24 Şubat 2015 01:16

Ertuğrul Kürkçü

Ertuğrul Kürkçü

Fotoğraf: Envato

Paylaş

Yaşamı boyunca davanın bir militanı olarak kavgasını sürdüren Ertuğrul Kürkçü’yü 1960’lı yıllardaki devrimci gençlik hareketinden tanırım. 
1960’lardan başlayarak Ankara’daki devrimci gençlik hareketinin önde gelen odaklarından biri de hiç kuşkusuz ODTÜ’ydü (Ortadoğu Teknik Üniversitesi).
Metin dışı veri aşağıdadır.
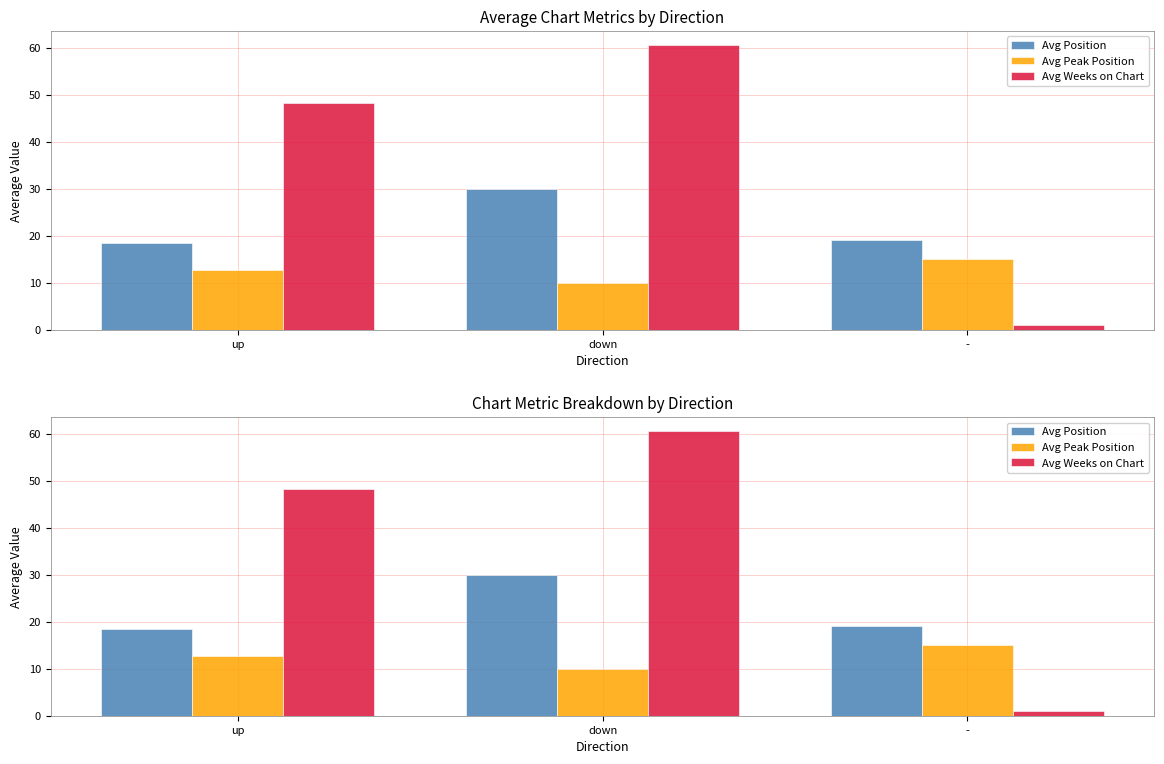

Which category has the lowest value in the Avg Peak Position series?

down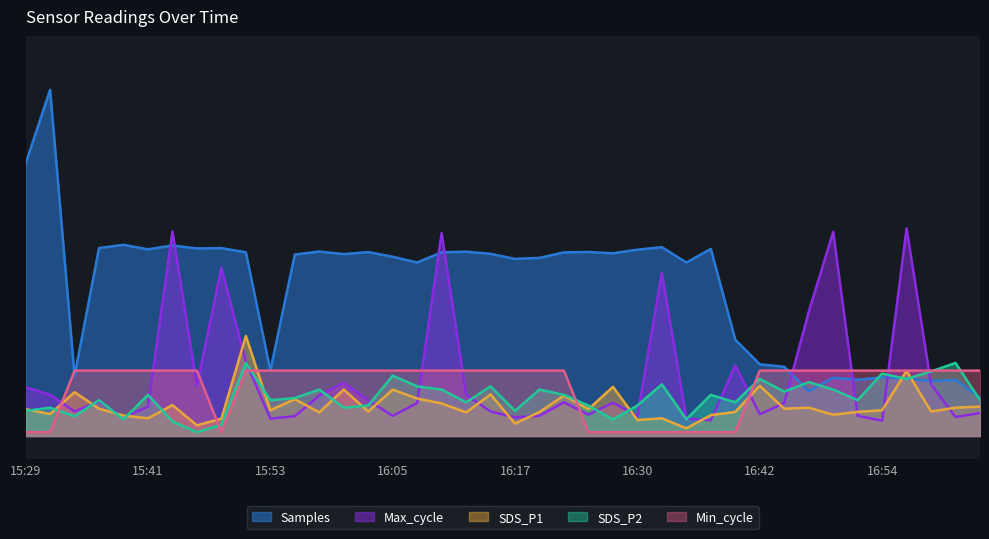

Which has a higher value, 16:59 or 15:43?

15:43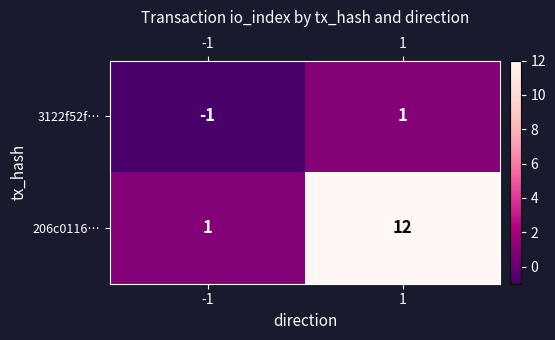

At which category is the sum across all series the highest?

1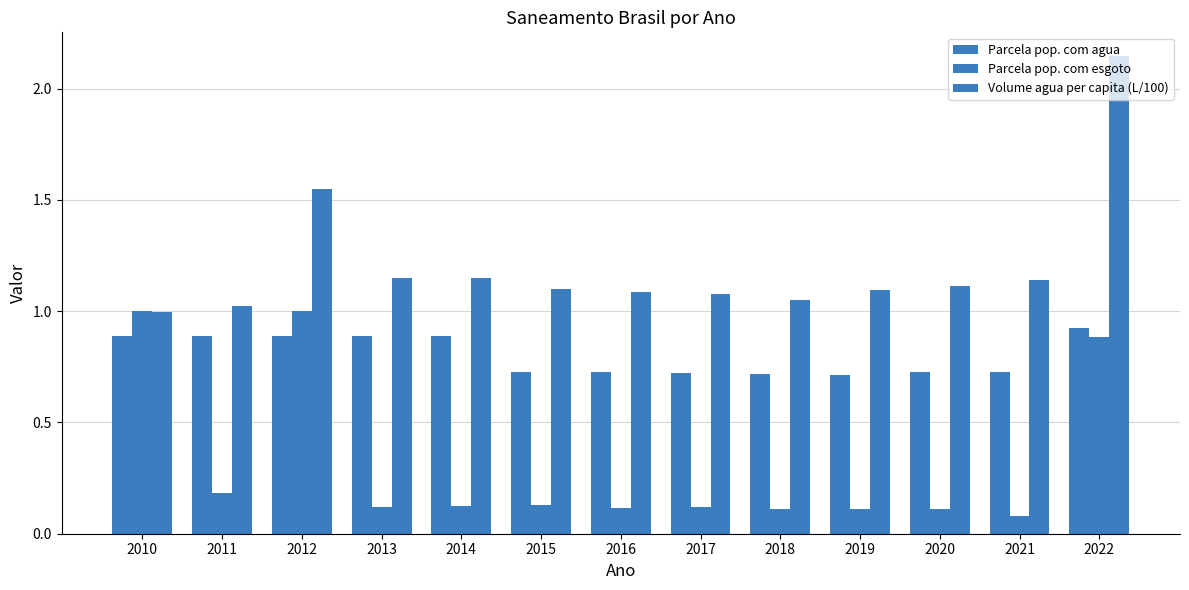

What is the difference between the highest and lowest values at 2022?

1.3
Kürkçü’yü, sosyalist kültür edinme fırsatını henüz bulmadan önce, ODTÜ’den “özgürlükçü bir aktivist” olarak duymuştum. Diyeceğim, ilk gençlik yıllarından başlayarak ileri insanlık değerlerinden yana, gözü kara bir delikanlıydı. Sosyalizmin teorik-ideolojik bilgilerini sindirmiş genç bir devrimci olduğu 12 Mart darbesi öncesinde ise DEV-GENÇ’in (Devrimci Gençlik Örgütü) genel başkanlığını üstlenmişti. 
Karşıtlarımın bildiğini dostlarımdan saklayacak değilim: Gençlik hareketinin yükseldiği o yıllarda ben, 1967’de çıkarmaya başladığımız haftalık “Türk Solu” dergisinin sorumlu yazı işleri müdürü, 1970’ten 12 Mart’a kadar çıkardığımız “Türkiye Solu” dergisinin ise sahibiydim. Türk Solu, cumhuriyet tarihi boyunca Türkiye’de sosyalist hareketi (ya da onun gelenekteki partisini) temsil eden eski kuşakların sözcüsü olduğu kadar, devrimci gençlik hareketinin de önde gelen destekçisiydi. Bu destek, lâfta ya da yazıda çizide değil, gençlikle iç içe olmayı amaçlayan bir bütünleşmeydi. 
Söz konusu yıllarda Ertuğrul Kürkçü’yle birebir yakınlığım olmadı. Ama o da beni bilir, ben de onu bilirdim. 12 Mart darbesi sonrası, Denizlerin idama mahkum edilmesi durumu karşısında, gençlik önderlerinin son bir çare olarak gördüğü, ancak ölümden kurtuluşun olmadığı Kızıldere trajedisinden yalnızca Kürkçü’nün sağ çıkmasını, onun, bizdeki sürüsüne bereket Azrail’leri atlatma becerisi olarak değerlendirmişimdir.       
Sonra çok karanlık, zor günler yaşamıştır Kürkçü: Sıkıyönetim mahkemesinde idama mahkumiyet, 1974’te çıkan af yasasıyla cezanın 30 yıla düşürülmesi ve 1986 yılındaki infaz yasası değişikliğiyle 14 yıl hapislikten sonra özgürlüğe kavuşma…
Cezaevinden çıkınca esas mesleği olan devrimciliği hem örgütçülük alanında hem de basın alanında bıraktığı yerden sürdürmeye başlayan Ertuğrul Kürkçü’yle yeni dönemde bir kez karşılaştım. Bu kısa “hal hatır sorma” seansı sırasında gösterdiği yakınlığı unutmuyorum. 
Geçen hafta, Mecliste “İç Güvenlik Yasa Tasarısı”nın görüşmeleri sırasında, HDP’li iki kadın milletvekiline yapılan saldırı sırasında, onları korumak için araya giren Ertuğrul Kürkçü’nün başından yaralanması olayını ise bir yönüyle esprili buluyorum. Doğru sezinlemişim: Kürkçü ertesi gün, başına bir kask geçirerek geldi Meclise. Bu olayı bir arkadaşım şöyle yorumladı: “İpten kazıktan kurtulmuş bir adam, böylesi sıyrıklardan korunmak için, en doğrusu, kafaya kask geçirmelidir!”